Waters of the United States are defined as traditional navigable waters, interstate waters, territorial seas, impoundments, tributaries, and adjacent waters.
What are impoundments?
Impoundments are bodies of water, such as reservoirs, created by confining jurisdictional waters with dams, levees, or similar structures.
What are adjacent waters?
Adjacent water bodies border or neighbor traditional navigable waters, interstate waters, impoundments, and tributaries.

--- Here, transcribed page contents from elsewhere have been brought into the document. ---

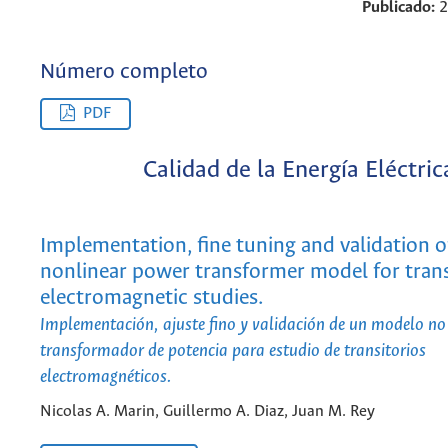
Publicado:
2
Número completo
PDF
Calidad de la Energía Eléctric
Implementation, fine tuning and validation o
nonlinear power transformer model for tran
electromagnetic studies.
Implementación, ajuste fino y validación de un modelo no 
transformador de potencia para estudio de transitorios
electromagnéticos.
Nicolas A. Marin, Guillermo A. Diaz, Juan M. Rey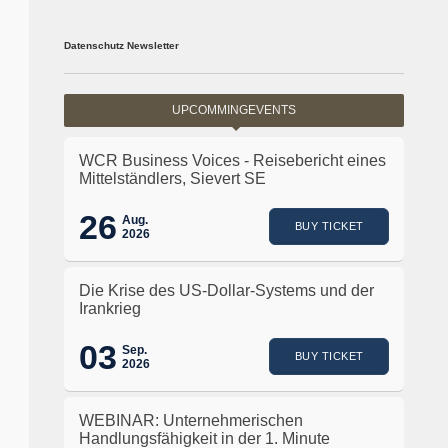
Datenschutz Newsletter
UPCOMMINGEVENTS
WCR Business Voices - Reisebericht eines
Mittelständlers, Sievert SE
26
Aug.
BUY TICKET
2026
Die Krise des US-Dollar-Systems und der
Irankrieg
03
Sep.
BUY TICKET
2026
WEBINAR: Unternehmerischen
Handlungsfähigkeit in der 1. Minute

What is a case-specific analysis?
Waters that do not meet the definition of waters listed in the WOTUS definition may require a case-specific analysis to determine if they have a “significant nexus” and affect the chemical, physical, or biological integrity of downstream jurisdictional waters.
When do I need an NPDES Permit?
An NPDES permit is required to discharge pollutants from a point source to a WOTUS. There are general permits that cover multiple dischargers and individual permits that are granted to single dischargers based on site-specific conditions.
Sample Video Transcript
The Clean Water Act prohibits the discharge of pollutants into a water of the United States without a National Pollution Discharge Elimination System (NPDES) permit. This includes direct discharges from publicly owned treatment works, industrial wastewater and stormwater, construction stormwater, municipal storm sewer discharges, discharges from concentrated animal feeding operations, and discharges from certain commercial vessels. Where applicable, dischargers can operate under a general permit. Otherwise an individual permit based on site-specific operations is required. All permits provide the effluent limits needed to protect downstream waters. The limits can be technology or water-quality based. Permittees are required to comply with all requirement specified in the permit.